# Emotiva amps



## DA DREAD (Jul 12, 2012)

How are they? Do they last?


----------



## cavchameleon (Jan 7, 2008)

Hi. When you ask "How are they?" that's a pretty loaded question as you'll get opinions from all sides, just like any other brand. 

As for my experience, I have 2 amps (XPA2 and XPA3). They work great in my system, have been dependable, and I enjoy them very much. The XPA3 is 5 years old and the XPA2 only 2 years old. 

Now, the question of weather you need it in your system - well, it depends.

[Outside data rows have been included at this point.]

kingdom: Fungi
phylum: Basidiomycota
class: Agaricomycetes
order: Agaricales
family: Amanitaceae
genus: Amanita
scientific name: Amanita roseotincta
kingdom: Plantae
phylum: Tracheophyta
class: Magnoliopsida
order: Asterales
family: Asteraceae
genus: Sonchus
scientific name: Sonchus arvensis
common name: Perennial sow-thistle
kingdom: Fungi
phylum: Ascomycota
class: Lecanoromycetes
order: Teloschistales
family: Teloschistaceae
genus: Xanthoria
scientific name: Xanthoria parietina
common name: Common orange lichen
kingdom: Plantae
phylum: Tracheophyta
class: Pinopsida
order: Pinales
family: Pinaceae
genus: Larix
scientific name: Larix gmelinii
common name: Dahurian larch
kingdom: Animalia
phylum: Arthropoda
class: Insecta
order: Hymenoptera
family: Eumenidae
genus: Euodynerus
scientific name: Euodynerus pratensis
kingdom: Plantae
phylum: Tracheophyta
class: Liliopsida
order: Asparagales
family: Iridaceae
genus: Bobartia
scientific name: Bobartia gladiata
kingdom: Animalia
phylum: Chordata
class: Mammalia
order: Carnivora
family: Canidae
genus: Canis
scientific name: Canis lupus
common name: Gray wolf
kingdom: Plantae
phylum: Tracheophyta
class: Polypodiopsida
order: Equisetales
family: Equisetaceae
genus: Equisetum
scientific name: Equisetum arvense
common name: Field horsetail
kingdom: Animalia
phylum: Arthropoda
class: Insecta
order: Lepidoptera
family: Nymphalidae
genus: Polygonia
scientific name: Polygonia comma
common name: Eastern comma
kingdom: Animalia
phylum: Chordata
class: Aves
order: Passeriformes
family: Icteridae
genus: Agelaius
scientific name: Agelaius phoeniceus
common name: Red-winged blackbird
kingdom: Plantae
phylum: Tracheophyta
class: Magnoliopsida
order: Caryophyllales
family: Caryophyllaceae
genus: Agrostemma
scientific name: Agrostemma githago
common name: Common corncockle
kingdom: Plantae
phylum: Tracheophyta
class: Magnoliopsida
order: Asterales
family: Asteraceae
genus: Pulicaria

If you have efficiend speakers and a small to medium room, you probably won't hear any difference from using a good AVR. If your speakers are not efficient and/or your room is very large, then you may need the extra power to reach reference levels. You may want to determine the 'need' first. If you just want them, then that's fine. But keep in mind that adding outboard amps may not gain you anything if you're able to reach reference levels (or what ever levels you listen to) with your current setup.


----------



## DA DREAD (Jul 12, 2012)

Want to get crystal acoustics TX3 THX ULTRA2 7.2 THE CENTER AND SURROUNDS ARE 200W.THE MAINS ARE 400W.WANT XPA 5 & XPA 2 TO GO WITH ONKYO 616 RECEIVER


----------



## tonyvdb (Sep 5, 2007)

Hello, you wont be able to hook up an external amp to the Onkyo 616 as it does not have any pre outs.


----------



## DA DREAD (Jul 12, 2012)

I got to get an 818 then


----------



## DA DREAD (Jul 12, 2012)

What is a good receiver to get for what I need?


----------



## DA DREAD (Jul 12, 2012)

I'm glad I asked this question......


----------



## tonyvdb (Sep 5, 2007)

if your budget allows the 818 is a great receiver


----------



## DA DREAD (Jul 12, 2012)

I'm pissed I gotta spend more.....but at least I didn't learn the hard way by getting it first......thank you...gain I'm glad I posted


----------



## turbopaule1969 (Jan 3, 2012)

Hello from germany,
I would like to drive 2 jbl w15 GTI to One xpa2 Stereo .
The Lowest Ohm is 2,9 at One Channel .(say jbl)
Is this going ..emotiva say no???.must say no ???.
2,9 is Not low. What is better the New or old xpa2.
In germany we have 240v.make the xpa2 2,9 Ohm or turn off turn on?
My old Kenwood ka 990ex (20 years old) make this.????
Best Regards .

Turbopaule


----------



## hjones4841 (Jan 21, 2009)

I suppose the answer to 2.9 ohms is how hard you drive the amps. If you run them at high volume, the amp could shutdown on high temperature. I don't think that would damage them, just shutdowns.

I have Emotivas in my system and I think they are built like a tank. I have only had them a little over a year, so no info on how long they will actually last, but I am optimistic that it will be a long time.


----------



## turbopaule1969 (Jan 3, 2012)

Hello Thank for the Info.
Yes the Amps are good.
I have 3x xpa5 on my hometheater.
My JBL to cray to a New Amp. 
The Kenwood ka990ex is to fragil for the Subs.
He make a good job.
he is lood 123 dB at 25hz in the room, on Yellow-Music .
I like more Dynamic on the Subs , Not louder.?.


----------



## Glen B (Jun 11, 2013)

turbopaule1969 said:


> Hello from germany,
> I would like to drive 2 jbl w15 GTI to One xpa2 Stereo .
> The Lowest Ohm is 2,9 at One Channel .(say jbl)
> Is this going ..emotiva say no???.must say no ???.
> ...


IMHO you are better off driving a pair of W15 GTIs with a professional amp (QSC, Crown, Peavey, etc.) that will drive those subwoofers to high levels without chance of shutdown.


----------



## jbrown15 (Dec 7, 2011)

Glen B said:


> IMHO you are better off driving a pair of W15 GTIs with a professional amp (QSC, Crown, Peavey, etc.) that will drive those subwoofers to high levels without chance of shutdown.


Yes I would definitely have to agree with that, you can get a Crown XLS 2500 for about $600 and its going to put out 775w @ 4ohm's per channel. That's quite a bit more power then you're going to get out of a Emotiva XPA amp.


----------